この本は競技プログラマーを目指す人がアルゴリズムを勉強するための本ですが、解説がわかりやすい上に掲載されているプログラムもわかりやすいので、お勧めしています。
Atcoder
アルゴリズムを勉強しても使う場所がなければ、なかなか上達しません。
そこで、競技プログラミングの問題を解いてみるのはいかがでしょう?
競技プログラミングとは、提示された問題を解くプログラミングをいかに短時間で実装できるかのスピードを競うものです。
AtCoderさんは、競技プログラミング初心者向けの過去問題を公開してくれているので、ここから気になった問題を解いてみるのがお勧めです。
LeetCode
最後はLeetCodeです。
LeetCodeとは、Google、Facebook、Microsoftといった、世界トップレベルIT企業の面接で使われたアルゴリズム問題が掲載されているサイトです。
また、他人が書いたプログラムを見ることもできるので、どう書けば良いプログラムになるかを比較することができる点もGoodです。
英語のみのサービスですが、集まる情報の質が素晴らしいため、利用する価値は非常に高いです。
まとめ
アルゴリズムは目指すエンジニアのタイプによって、必要度がガラリと変わってきます。
そのため、自分が目指すエンジニアのタイプをしっかり見定めることが大切です。タイプが決まれば、アルゴリズムに勉強を割くかが決まるため、計画が立てやすくなります。
アルゴリズムの勉強はかなり大変ですが、その分の見返りも大きいです。
実際、アルゴリズムの知識が必須とされている機械学習エンジニアであれば、会社に就職している状態でも年収1,000万円に到達できる可能性があります。Web制作エンジニアであれば、フリーランスにならない限りは年収1,000万円に到達するのは、かなり難しいでしょう。

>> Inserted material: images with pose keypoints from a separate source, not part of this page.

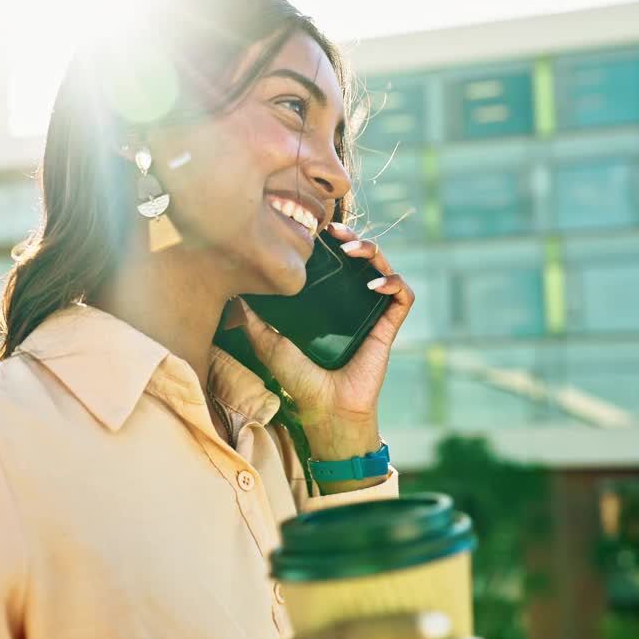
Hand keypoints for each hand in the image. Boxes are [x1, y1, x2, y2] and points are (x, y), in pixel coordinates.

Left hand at [235, 223, 414, 460]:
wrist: (325, 409)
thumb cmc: (299, 380)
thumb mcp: (269, 344)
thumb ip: (254, 319)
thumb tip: (235, 292)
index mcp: (328, 303)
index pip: (334, 262)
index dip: (330, 242)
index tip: (316, 230)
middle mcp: (352, 303)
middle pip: (361, 258)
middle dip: (352, 237)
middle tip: (335, 229)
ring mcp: (373, 312)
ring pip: (384, 268)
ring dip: (373, 251)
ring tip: (353, 249)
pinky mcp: (389, 326)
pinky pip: (403, 296)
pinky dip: (394, 282)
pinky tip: (374, 284)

とはいえ、年収だけでエンジニアのタイプを目指すのは非常に危険です。アルゴリズムは数学の素養を求める部分が大きいため、あまりにも数学が嫌いな人であれば、挫折する可能性が跳ね上がります。エンジニアになるためにどれだけ努力していても、途中で投げ出してしまえば、今までの努力がすべて無駄になってしまいます。
いちばん大事なことは、自分がどんなエンジニアになり、どんな働き方を続けたいか、をしっかり見極めてキャリアを考えることではないでしょうか。